California Appeals Court Holds Defendant Building Owners Not Responsible for Attack On Building Manager
The sole proprietor of a property management company, independent contractor plaintiff, was assaulted by two young men while on the premises of an apartment building he managed for the owner, defendant Kavian LLC. He sued the defendant and its two co-managing members (Mr. H.) for negligence and breach of contract. This blog post will focus solely on the negligence issue.At trial, the plaintiff alleged that the defendants were negligent in urging plaintiff to return to the property after an earlier disturbance and failing to provide a safe working environment. The trial court sustained demurrers by Mr. H., and granted defendant Kavian LLC’s motion for summary judgment. Plaintiff appealed the latter ruling, and the Second District Court of Appeals affirmed.
On appeal, the plaintiff’s first argument was that he was never the employee of an independent contractor, and therefore was not barred from relief under Privette v. Superior Court (1993). The appeals court held that he was incorrect.

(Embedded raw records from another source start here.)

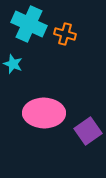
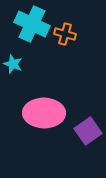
cyan cross: moved 3 px right
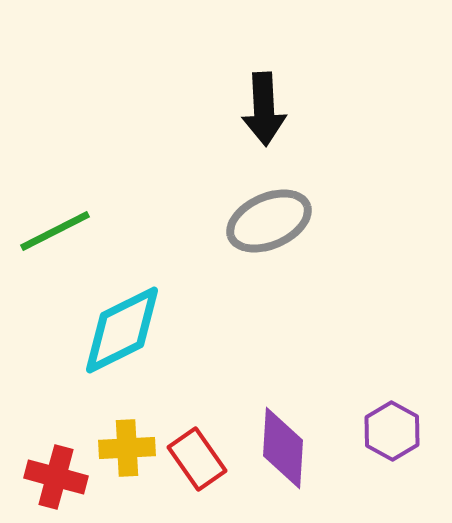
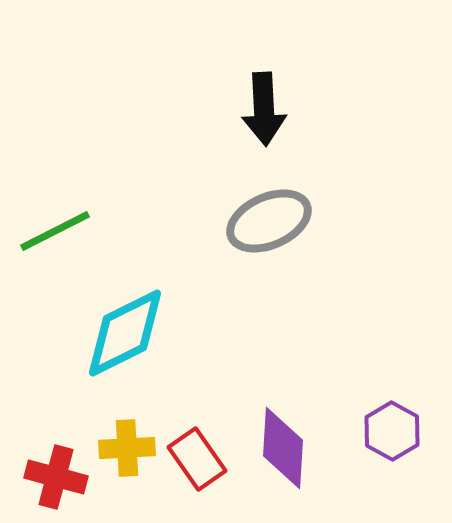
cyan diamond: moved 3 px right, 3 px down
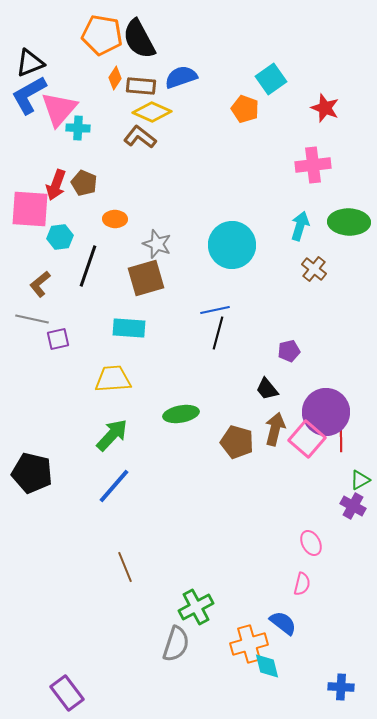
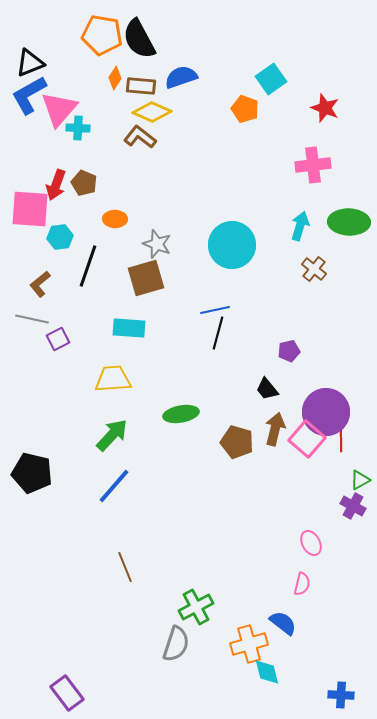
purple square at (58, 339): rotated 15 degrees counterclockwise
cyan diamond at (267, 666): moved 6 px down
blue cross at (341, 687): moved 8 px down
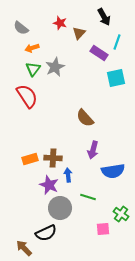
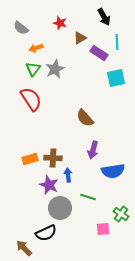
brown triangle: moved 1 px right, 5 px down; rotated 16 degrees clockwise
cyan line: rotated 21 degrees counterclockwise
orange arrow: moved 4 px right
gray star: moved 2 px down
red semicircle: moved 4 px right, 3 px down
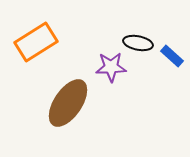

The Privette court held that “the hirer of an independent contractor is not vicariously liable to the contractor’s employee who sustains on-the-job injuries resulting from a special or peculiar risk inherent in the work.” The court had also previously held in Tverberg v. Fillner Construction Co. (2010), that unlike a standard employee, an independent contractor has the power to determine the manner in which inherently dangerous construction work is to be performed, and thus assumes legal responsibility for carrying out the contracted work. Having assumed responsibility for workplace safety, an independent contractor may not hold a hiring party vicariously liable for injuries that resulted from the contractor’s own failure to effectively guard against risks inherent in the contracted work.
Plaintiff’s next argument relied on a belief that the Privette doctrine precluded vicarious liability of the hiring party, but did not operate to bar liability for the hirer’s own negligence—here, the act of instructing the plaintiff to cross paths with these dangerous individuals at the subject premises. The hirer should have been liable for his own negligence, the plaintiff argued.
But here, the court explained, the plaintiff presented no evidence that the defendants had prior knowledge of the two assailants’ prior records and abrasive characters, yet still failed to provide a safe work environment, or that the defendants maintained control over any safety conditions at the apartment building.
The defendant submitted evidence that Mr. H. had never met the attackers prior to this incident and had no reason to believe that the plaintiff or anyone else would be assaulted or injured by someone at the property on that date. The plaintiff presented no evidence to the contrary, and his own evidence demonstrated that he knew both assailants, and that both of them had always been respectful to the plaintiff in the past, so their behavior was extremely surprising to him. Unexpected.
The appeals court concluded that nothing in the plaintiff’s declaration or deposition testimony supported the notion that the defendant, who visited the apartment building once every two or three months, “retained control over safety conditions” or that the defendant knew of a dangerous condition on the property of which the plaintiff himself was unaware, or was otherwise directly liable for the plaintiff’s injuries. Summary judgment was therefore entirely proper, the appeals court held.